Job: Since only the text is wanted, print every entry below exactly and omit the images.

Source data:
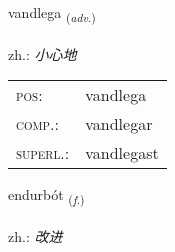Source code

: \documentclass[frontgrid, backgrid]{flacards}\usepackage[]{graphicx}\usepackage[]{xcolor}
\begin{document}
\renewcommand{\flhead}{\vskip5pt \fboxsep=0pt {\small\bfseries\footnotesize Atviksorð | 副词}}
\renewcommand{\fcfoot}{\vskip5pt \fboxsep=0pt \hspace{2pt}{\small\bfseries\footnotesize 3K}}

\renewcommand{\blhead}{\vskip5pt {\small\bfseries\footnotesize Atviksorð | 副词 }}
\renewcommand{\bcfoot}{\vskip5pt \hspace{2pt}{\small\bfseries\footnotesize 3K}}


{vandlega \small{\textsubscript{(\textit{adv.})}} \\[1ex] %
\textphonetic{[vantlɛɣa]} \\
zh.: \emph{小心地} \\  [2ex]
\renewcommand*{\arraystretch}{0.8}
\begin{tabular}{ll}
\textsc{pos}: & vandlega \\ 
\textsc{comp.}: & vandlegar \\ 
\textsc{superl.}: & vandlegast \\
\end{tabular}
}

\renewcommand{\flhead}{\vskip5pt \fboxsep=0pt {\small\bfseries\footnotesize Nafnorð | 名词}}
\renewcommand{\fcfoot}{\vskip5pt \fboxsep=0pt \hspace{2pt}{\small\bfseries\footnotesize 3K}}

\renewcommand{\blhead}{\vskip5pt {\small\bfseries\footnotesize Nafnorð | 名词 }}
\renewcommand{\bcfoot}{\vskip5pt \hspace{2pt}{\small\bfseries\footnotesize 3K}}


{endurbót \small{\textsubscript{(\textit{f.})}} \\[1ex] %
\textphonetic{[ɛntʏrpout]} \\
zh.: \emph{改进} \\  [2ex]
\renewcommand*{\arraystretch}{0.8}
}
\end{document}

Response box:
Source code

: \documentclass[frontgrid, backgrid]{flacards}\usepackage[]{graphicx}\usepackage[]{xcolor}
\begin{document}
\renewcommand{\flhead}{\vskip5pt \fboxsep=0pt {\small\bfseries\footnotesize Atviksorð | 副词}}
\renewcommand{\fcfoot}{\vskip5pt \fboxsep=0pt \hspace{2pt}{\small\bfseries\footnotesize 3K}}

\renewcommand{\blhead}{\vskip5pt {\small\bfseries\footnotesize Atviksorð | 副词 }}
\renewcommand{\bcfoot}{\vskip5pt \hspace{2pt}{\small\bfseries\footnotesize 3K}}


{vandlega \small{\textsubscript{(\textit{adv.})}} \\[1ex] %
\textphonetic{[vantlɛɣa]} \\
zh.: \emph{小心地} \\  [2ex]
\renewcommand*{\arraystretch}{0.8}
\begin{tabular}{ll}
\textsc{pos}: & vandlega \\ 
\textsc{comp.}: & vandlegar \\ 
\textsc{superl.}: & vandlegast \\
\end{tabular}
}

\renewcommand{\flhead}{\vskip5pt \fboxsep=0pt {\small\bfseries\footnotesize Nafnorð | 名词}}
\renewcommand{\fcfoot}{\vskip5pt \fboxsep=0pt \hspace{2pt}{\small\bfseries\footnotesize 3K}}

\renewcommand{\blhead}{\vskip5pt {\small\bfseries\footnotesize Nafnorð | 名词 }}
\renewcommand{\bcfoot}{\vskip5pt \hspace{2pt}{\small\bfseries\footnotesize 3K}}


{endurbót \small{\textsubscript{(\textit{f.})}} \\[1ex] %
\textphonetic{[ɛntʏrpout]} \\
zh.: \emph{改进} \\  [2ex]
\renewcommand*{\arraystretch}{0.8}
}
\end{document}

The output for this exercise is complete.